Je ne lui jette pas la pierre : on tape parfois n’importe quoi avec le clavier, quand on veut aller trop vite. Je le sais, j’écris parfois n’importe quoi, moi aussi. Si, si, ne le niez pas. Je n’ai pas toujours les bons outils, faut dire. Par exemple, moi et un Iphone, on dirait une baleine à bosse en train de jouer “La Petite Musique de Nuit” sur un piano Fisher Price. Je perds un temps fou à retaper ce que j’écris. Et quand enfin j’arrive au bout d’une phrase, j’efface tout, en voulant simplement passer à la ligne ! Ça m’énerve ! Mais quel est l’extrait d’abruti qui a inventé un clavier aussi petit sur écran ? C’est une manie, ça, vouloir faire tout petit. Au train où vont les choses, la prochaine version d’Iphone, on se la collera dans les dents, on fera défiler les menus avec la langue, et on cliquera avec les amygdales.

Ce n’est pas d’aujourd’hui que je me plains des miniatures. Quand j’étais en fac, il y avait un prof qui écrivait à la craie des mots minuscules sur le tableau de l’amphi. Il fallait une longue vue pour le déchiffrer. Jusqu’au jour où une voix de stentor a lancé du haut des gradins : «Plus petit, y en a qui voient !». J’avais trouvé ça génial, ce gars qui prend l’initiative de dire tout haut ce que tout le monde pense tout bas. J’adore ça. Ça me rappelle une fois, dans le métro, où la porte de sortie s’était bloquée. Vous savez, ces portes vitrées, où il faut appuyer à un endroit précis pour qu’elle s’ouvre. Bref, pas moyen de sortir, et toute une rame se cassait le nez dessus. Et vas-y que je te balance des claques, des coups de poings, des coups d’épaule… Rien à faire.
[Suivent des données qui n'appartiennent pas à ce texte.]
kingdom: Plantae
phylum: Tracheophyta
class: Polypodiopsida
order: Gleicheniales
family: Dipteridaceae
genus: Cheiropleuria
Ça commençait à râler sévère, derrière. «Mais qu’est-ce qui se passe, pourquoi ils n’avancent pas, et gna gna, gna…». Le genre de réaction de Parisien bourrin qui n’imagine même pas qu’on est train d’essayer de résoudre son problème, et que ça va prendre un peu de temps, et que OK, on va être obligés d’attendre, peut-être, allez, bien trois secondes. Bref, tout le monde s’échinait à ouvrir, en vain. Quand tout à coup, un homme aux traits asiatiques fend la foule et balance un coup de latte monstrueux dans la lourde récalcitrante. On aurait dit Jean-Claude Van Damme découpant une bûche à Noël. Résultat, la porte s’ouvre en couinant et en vibrant sous le choc. Eh bien tout l’attroupement s’est gardé de saluer la performance du karatéka de la ligne 8. Alors c’est un des costauds qui s’y est collé : il s’est mis à applaudir bruyamment, clap, clap, clap, et il a lancé tout fort : «Bravo, le Chinois!». Formule qui me fait rire, encore, des années après.

C’est bon de rigoler un peu. De quoi on parlait, déjà ? Avec tout ça, j’ai perdu le fil. Ah oui, ça me revient : je ne sais pas vous, mais moi, je déteste les digressions.